RECORDS PROVIDED -
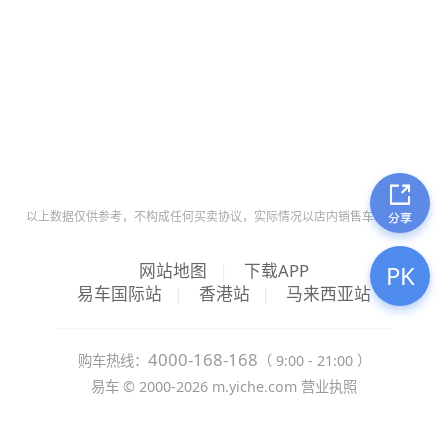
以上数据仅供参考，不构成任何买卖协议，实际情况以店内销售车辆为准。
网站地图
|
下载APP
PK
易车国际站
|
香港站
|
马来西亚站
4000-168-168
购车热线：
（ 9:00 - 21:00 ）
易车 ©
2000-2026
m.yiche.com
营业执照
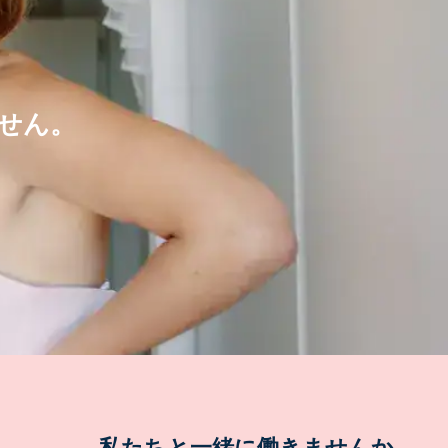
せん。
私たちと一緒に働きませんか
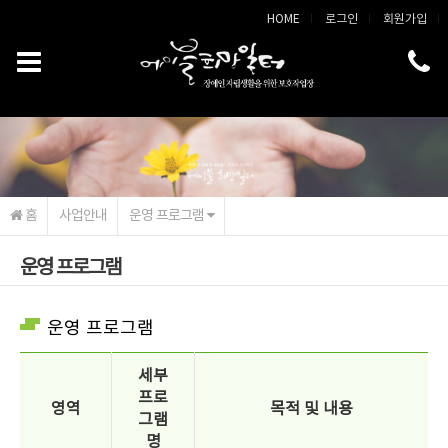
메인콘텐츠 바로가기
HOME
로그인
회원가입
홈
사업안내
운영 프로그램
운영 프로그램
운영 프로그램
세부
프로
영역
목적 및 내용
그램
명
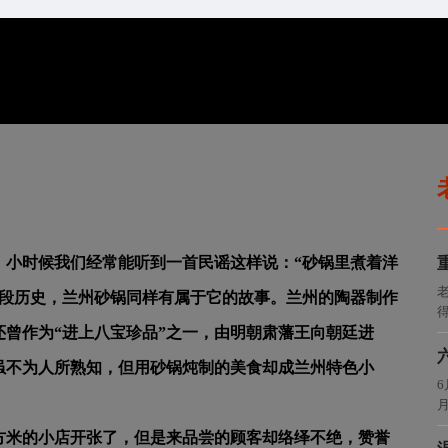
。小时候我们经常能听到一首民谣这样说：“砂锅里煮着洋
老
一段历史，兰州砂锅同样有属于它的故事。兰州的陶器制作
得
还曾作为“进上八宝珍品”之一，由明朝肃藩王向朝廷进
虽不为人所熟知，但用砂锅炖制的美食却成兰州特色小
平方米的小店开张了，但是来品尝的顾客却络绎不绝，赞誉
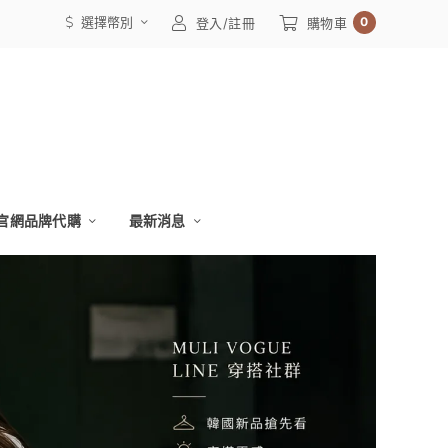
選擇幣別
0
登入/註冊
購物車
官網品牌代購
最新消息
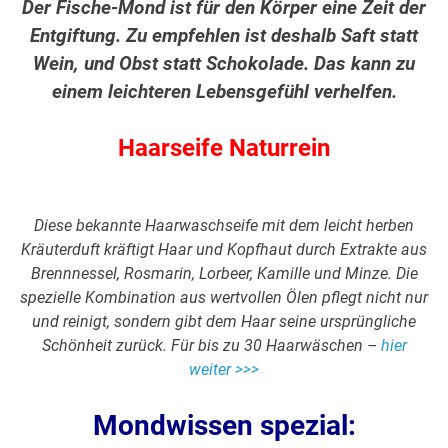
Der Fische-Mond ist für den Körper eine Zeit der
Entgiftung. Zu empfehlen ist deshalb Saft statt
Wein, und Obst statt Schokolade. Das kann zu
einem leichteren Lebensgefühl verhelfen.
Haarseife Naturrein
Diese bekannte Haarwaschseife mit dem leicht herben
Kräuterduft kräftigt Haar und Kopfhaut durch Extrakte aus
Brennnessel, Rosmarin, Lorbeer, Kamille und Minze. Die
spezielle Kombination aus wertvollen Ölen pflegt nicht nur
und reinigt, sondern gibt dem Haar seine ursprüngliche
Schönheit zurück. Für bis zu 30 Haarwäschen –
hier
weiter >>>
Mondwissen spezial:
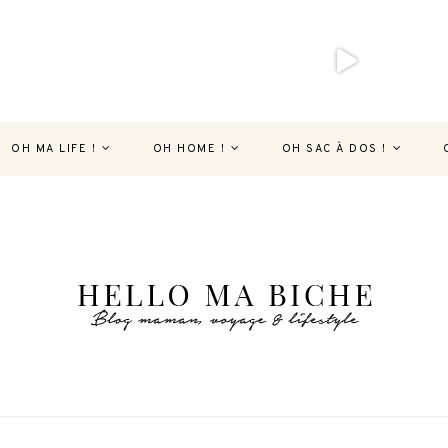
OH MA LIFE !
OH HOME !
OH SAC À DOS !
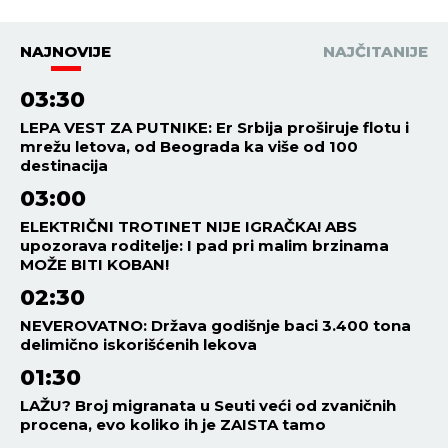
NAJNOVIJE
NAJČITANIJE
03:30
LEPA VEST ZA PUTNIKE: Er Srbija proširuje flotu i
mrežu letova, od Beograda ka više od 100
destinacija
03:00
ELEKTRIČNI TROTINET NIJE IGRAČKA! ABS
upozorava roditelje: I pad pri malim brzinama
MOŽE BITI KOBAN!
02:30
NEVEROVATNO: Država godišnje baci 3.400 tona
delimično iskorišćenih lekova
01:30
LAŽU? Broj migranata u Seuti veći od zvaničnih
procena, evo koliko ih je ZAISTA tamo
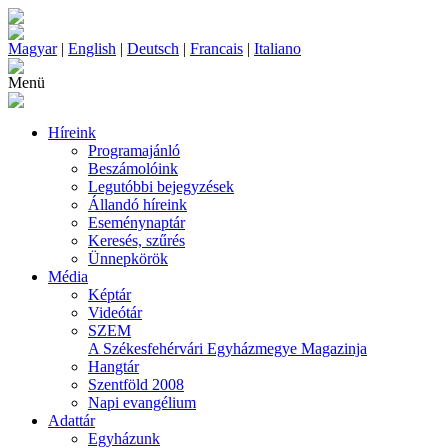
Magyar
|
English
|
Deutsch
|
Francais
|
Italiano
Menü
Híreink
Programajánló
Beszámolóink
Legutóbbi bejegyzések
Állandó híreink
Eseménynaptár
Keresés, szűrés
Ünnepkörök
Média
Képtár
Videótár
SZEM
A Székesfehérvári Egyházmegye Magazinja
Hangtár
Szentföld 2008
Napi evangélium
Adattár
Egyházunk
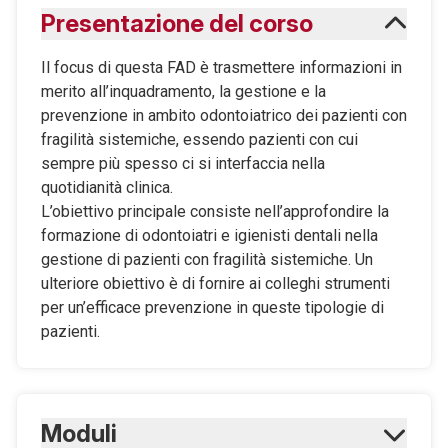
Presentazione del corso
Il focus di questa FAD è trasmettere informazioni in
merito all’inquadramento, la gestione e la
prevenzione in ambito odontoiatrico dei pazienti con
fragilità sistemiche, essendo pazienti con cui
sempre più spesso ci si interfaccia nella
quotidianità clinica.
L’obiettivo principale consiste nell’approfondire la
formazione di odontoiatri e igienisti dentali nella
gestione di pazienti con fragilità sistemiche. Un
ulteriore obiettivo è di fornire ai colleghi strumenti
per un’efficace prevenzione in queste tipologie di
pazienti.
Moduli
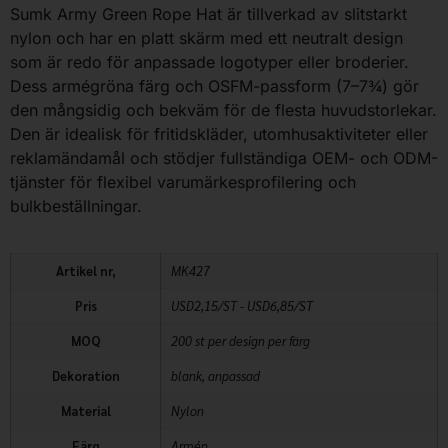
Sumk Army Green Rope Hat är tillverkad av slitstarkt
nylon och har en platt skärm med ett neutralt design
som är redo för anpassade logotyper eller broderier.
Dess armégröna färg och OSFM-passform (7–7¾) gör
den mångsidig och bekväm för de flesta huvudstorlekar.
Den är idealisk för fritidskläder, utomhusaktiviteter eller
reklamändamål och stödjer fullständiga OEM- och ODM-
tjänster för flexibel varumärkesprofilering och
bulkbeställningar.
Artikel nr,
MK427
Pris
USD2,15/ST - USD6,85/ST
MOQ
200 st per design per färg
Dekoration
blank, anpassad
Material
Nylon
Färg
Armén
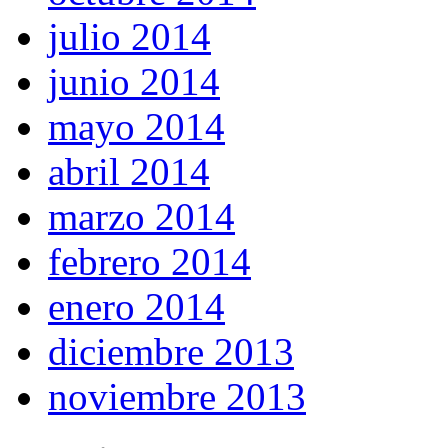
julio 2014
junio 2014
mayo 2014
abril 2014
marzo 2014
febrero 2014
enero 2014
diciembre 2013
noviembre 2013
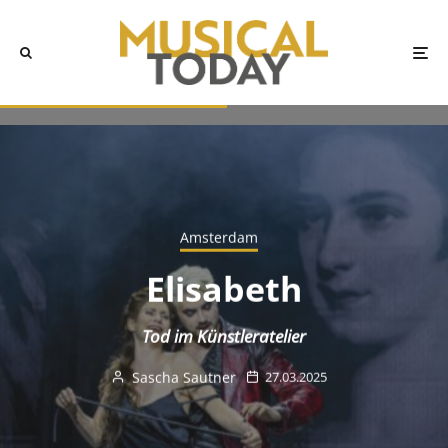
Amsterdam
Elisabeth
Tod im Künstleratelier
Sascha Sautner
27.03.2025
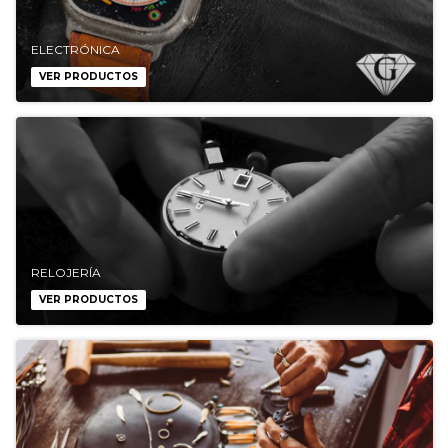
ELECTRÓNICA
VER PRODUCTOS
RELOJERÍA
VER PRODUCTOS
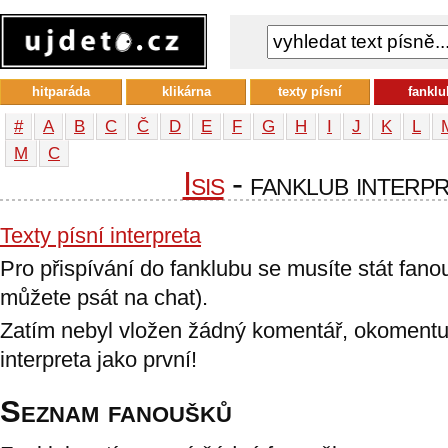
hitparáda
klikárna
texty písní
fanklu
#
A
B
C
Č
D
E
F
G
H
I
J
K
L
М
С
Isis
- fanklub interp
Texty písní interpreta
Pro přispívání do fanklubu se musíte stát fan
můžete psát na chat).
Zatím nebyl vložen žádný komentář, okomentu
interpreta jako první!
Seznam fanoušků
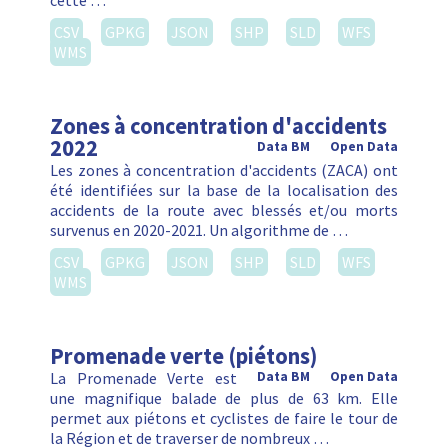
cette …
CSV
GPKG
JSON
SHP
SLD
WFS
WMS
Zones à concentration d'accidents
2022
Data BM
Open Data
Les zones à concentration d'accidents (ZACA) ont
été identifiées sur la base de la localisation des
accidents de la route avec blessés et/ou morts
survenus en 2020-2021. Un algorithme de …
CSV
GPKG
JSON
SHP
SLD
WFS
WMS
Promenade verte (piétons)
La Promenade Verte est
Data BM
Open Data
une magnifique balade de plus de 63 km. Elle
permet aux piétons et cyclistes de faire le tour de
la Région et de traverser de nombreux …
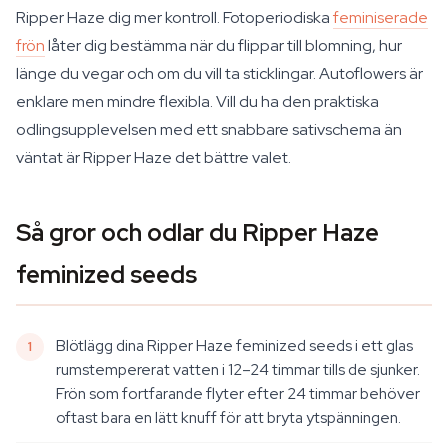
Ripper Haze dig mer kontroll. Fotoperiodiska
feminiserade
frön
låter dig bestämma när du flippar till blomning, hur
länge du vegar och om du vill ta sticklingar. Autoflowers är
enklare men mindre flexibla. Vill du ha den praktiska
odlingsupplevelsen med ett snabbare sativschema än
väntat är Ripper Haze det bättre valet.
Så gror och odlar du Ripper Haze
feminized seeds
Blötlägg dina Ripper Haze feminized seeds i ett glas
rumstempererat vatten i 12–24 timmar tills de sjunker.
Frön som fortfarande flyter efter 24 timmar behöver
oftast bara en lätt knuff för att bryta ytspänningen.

WORK ITEM -
Note how many lines of the material hold the word "Ripper", then state that number alone.

RESULT OF THIS EXERCISE -
4